#### ASSIGNMENT:
Pictures in the data must not be copied, but everything else should be output exactly.

#### DATA SEGMENT:
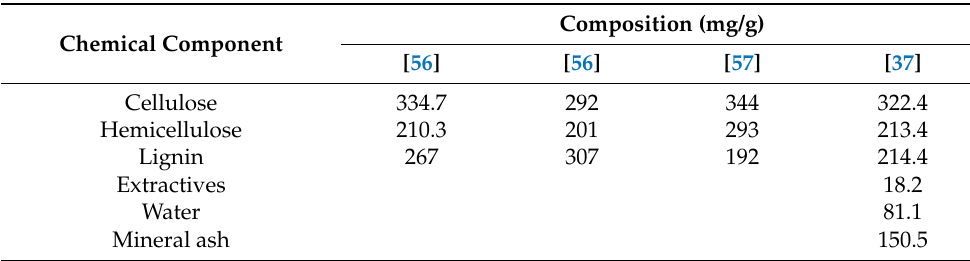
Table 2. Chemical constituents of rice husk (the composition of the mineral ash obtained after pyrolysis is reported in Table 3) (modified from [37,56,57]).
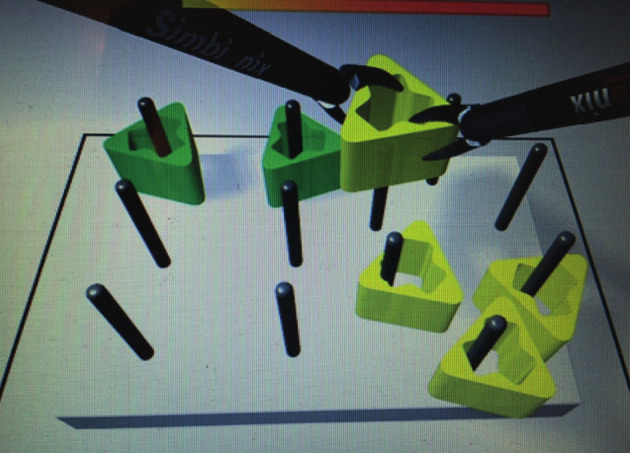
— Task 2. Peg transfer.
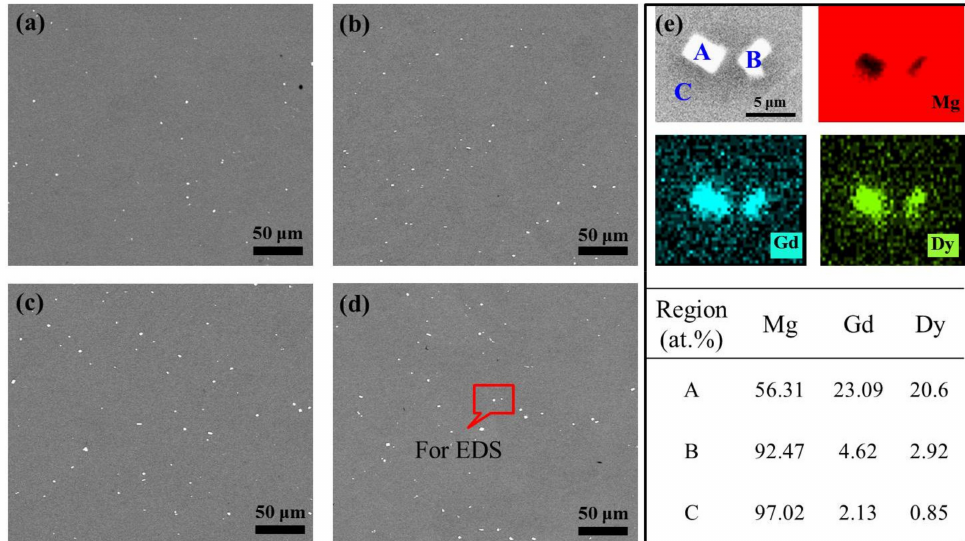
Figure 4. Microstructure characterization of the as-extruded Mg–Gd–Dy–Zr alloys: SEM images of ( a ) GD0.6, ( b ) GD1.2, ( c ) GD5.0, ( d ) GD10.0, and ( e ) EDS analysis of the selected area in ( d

#### RESULT:
Table 2. Chemical constituents of rice husk (the composition of the mineral ash obtained after pyrolysis is reported in Table 3) (modified from [37,56,57]).
— Task 2. Peg transfer.
Figure 4. Microstructure characterization of the as-extruded Mg–Gd–Dy–Zr alloys: SEM images of ( a ) GD0.6, ( b ) GD1.2, ( c ) GD5.0, ( d ) GD10.0, and ( e ) EDS analysis of the selected area in ( d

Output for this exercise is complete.